= INSTRUCTIONS FOR THE TASK =
Write out, word for word, the line that contains "M9 627 53 739" and each line after it down to the last line of the data below. Include nothing more.

(Collected data entries)

-.-.-

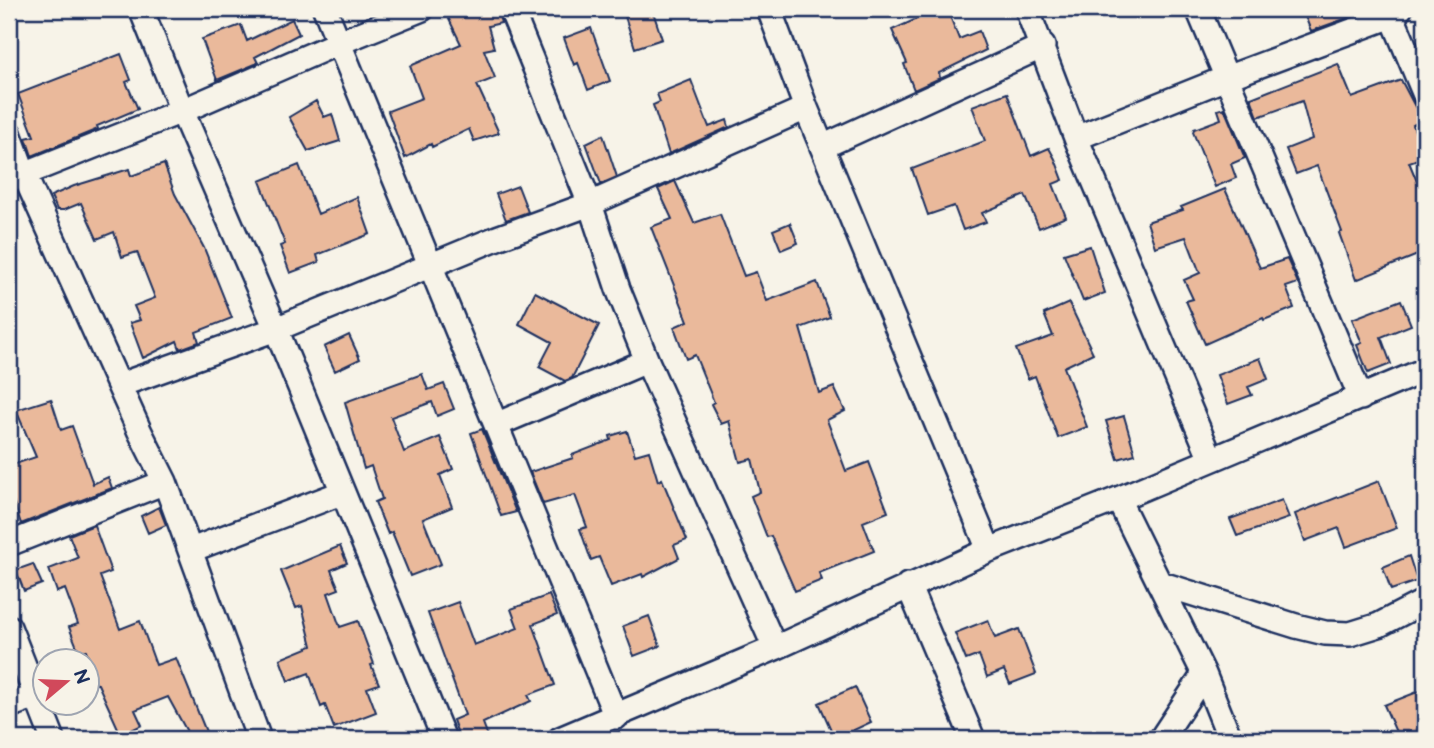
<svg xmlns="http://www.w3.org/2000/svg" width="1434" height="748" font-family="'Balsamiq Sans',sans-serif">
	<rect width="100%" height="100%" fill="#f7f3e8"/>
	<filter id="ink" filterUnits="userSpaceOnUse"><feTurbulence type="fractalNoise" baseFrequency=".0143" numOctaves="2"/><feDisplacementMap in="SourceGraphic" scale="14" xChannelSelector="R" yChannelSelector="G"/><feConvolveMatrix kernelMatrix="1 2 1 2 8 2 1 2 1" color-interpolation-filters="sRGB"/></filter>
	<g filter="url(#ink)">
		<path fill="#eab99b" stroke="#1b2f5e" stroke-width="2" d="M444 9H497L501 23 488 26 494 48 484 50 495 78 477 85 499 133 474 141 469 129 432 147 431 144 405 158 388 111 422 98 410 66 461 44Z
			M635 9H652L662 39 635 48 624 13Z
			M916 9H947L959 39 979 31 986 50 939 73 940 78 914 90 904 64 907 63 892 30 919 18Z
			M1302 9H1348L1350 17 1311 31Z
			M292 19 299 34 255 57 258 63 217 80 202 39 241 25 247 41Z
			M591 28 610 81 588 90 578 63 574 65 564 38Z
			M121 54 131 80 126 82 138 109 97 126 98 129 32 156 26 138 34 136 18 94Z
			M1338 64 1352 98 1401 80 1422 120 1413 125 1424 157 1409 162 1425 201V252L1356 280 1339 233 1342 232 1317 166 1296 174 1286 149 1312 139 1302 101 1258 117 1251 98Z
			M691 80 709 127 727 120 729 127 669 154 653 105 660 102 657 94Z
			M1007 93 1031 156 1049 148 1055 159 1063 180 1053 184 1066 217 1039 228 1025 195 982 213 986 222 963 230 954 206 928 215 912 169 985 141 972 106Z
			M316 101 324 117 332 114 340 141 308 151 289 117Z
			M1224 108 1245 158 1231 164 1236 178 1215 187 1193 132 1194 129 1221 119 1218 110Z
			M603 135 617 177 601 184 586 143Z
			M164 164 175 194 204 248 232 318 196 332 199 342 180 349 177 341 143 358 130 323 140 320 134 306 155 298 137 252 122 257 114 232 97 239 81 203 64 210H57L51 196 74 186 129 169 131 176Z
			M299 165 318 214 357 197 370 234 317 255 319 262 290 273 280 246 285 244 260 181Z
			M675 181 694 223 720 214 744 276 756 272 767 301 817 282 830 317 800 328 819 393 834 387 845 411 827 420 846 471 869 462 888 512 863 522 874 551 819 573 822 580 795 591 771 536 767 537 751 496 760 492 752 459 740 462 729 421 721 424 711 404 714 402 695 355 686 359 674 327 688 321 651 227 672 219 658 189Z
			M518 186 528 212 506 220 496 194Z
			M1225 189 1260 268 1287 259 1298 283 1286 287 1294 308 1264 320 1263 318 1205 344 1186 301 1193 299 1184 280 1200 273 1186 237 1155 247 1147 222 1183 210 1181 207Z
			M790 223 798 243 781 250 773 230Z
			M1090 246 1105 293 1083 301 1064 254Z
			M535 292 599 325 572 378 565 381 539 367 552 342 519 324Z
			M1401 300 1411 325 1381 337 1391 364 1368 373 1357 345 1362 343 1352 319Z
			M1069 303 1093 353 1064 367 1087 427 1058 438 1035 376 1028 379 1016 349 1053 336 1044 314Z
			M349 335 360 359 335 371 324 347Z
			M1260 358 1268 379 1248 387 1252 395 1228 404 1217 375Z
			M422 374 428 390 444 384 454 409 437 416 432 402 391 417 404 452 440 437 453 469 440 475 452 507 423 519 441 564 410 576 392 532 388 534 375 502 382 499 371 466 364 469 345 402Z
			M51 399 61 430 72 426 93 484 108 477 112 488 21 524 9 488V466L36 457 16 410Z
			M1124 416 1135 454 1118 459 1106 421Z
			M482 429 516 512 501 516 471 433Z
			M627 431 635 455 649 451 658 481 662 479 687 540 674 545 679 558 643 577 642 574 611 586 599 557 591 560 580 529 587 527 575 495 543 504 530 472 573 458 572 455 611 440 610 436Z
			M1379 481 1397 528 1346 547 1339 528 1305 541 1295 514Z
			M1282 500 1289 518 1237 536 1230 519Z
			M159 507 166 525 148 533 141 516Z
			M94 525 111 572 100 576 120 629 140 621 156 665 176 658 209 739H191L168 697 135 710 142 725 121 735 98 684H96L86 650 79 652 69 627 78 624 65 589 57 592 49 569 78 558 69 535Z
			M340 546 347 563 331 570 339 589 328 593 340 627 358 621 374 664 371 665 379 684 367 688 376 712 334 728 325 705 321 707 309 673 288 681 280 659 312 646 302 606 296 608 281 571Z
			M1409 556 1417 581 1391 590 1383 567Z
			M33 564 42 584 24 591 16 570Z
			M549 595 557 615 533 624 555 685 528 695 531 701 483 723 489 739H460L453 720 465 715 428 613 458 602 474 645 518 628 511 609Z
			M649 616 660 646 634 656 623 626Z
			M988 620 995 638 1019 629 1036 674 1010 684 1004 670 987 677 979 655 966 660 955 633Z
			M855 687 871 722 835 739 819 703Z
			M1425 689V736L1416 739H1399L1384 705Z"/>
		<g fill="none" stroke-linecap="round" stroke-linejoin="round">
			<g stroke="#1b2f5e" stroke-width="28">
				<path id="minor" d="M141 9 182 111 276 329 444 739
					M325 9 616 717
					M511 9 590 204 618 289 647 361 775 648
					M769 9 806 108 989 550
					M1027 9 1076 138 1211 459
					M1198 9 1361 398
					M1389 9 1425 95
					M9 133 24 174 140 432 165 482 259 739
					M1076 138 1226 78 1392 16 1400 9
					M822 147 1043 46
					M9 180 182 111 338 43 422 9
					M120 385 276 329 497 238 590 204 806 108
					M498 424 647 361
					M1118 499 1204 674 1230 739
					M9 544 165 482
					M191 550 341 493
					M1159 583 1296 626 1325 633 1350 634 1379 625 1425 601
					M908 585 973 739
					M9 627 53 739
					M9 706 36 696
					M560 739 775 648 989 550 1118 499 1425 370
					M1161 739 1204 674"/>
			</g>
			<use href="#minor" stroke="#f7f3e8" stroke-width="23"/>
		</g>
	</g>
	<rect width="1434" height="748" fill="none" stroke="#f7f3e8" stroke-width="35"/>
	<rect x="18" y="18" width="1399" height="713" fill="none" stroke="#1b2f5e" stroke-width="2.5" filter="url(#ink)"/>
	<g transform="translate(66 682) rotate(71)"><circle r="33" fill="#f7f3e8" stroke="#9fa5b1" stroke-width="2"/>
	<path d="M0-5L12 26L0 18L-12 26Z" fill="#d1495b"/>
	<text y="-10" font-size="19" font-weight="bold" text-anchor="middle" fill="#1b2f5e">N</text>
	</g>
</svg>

-.-.-

= RESPONSE BELOW =
					M9 627 53 739
					M9 706 36 696
					M560 739 775 648 989 550 1118 499 1425 370
					M1161 739 1204 674"/>
			</g>
			<use href="#minor" stroke="#f7f3e8" stroke-width="23"/>
		</g>
	</g>
	<rect width="1434" height="748" fill="none" stroke="#f7f3e8" stroke-width="35"/>
	<rect x="18" y="18" width="1399" height="713" fill="none" stroke="#1b2f5e" stroke-width="2.5" filter="url(#ink)"/>
	<g transform="translate(66 682) rotate(71)"><circle r="33" fill="#f7f3e8" stroke="#9fa5b1" stroke-width="2"/>
	<path d="M0-5L12 26L0 18L-12 26Z" fill="#d1495b"/>
	<text y="-10" font-size="19" font-weight="bold" text-anchor="middle" fill="#1b2f5e">N</text>
	</g>
</svg>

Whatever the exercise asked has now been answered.